DATA FOR ANALYSIS:
··········

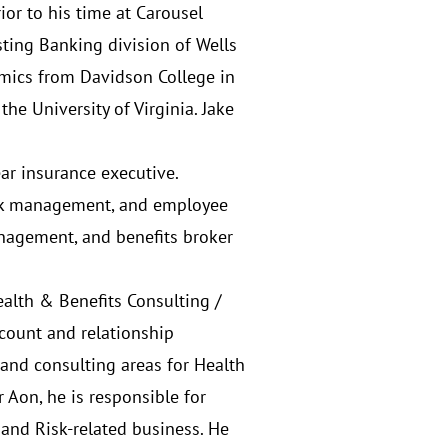
or to his time at Carousel
sting Banking division of Wells
omics from Davidson College in
e University of Virginia. Jake
year insurance executive.
risk management, and employee
anagement, and benefits broker
Health & Benefits Consulting /
count and relationship
and consulting areas for Health
 Aon, he is responsible for
and Risk-related business. He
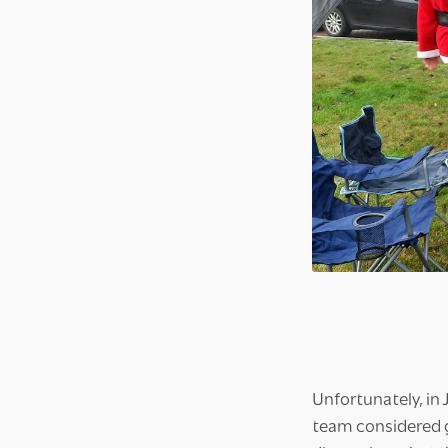
Unfortunately, in
team considered g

··········

WORK TO BE COMPLETED: Without including the pictures, reproduce all entries exactly.

TASK ANSWER:
or to his time at Carousel
sting Banking division of Wells
omics from Davidson College in
e University of Virginia. Jake
year insurance executive.
risk management, and employee
anagement, and benefits broker
Health & Benefits Consulting /
count and relationship
and consulting areas for Health
 Aon, he is responsible for
and Risk-related business. He
Unfortunately, in
team considered g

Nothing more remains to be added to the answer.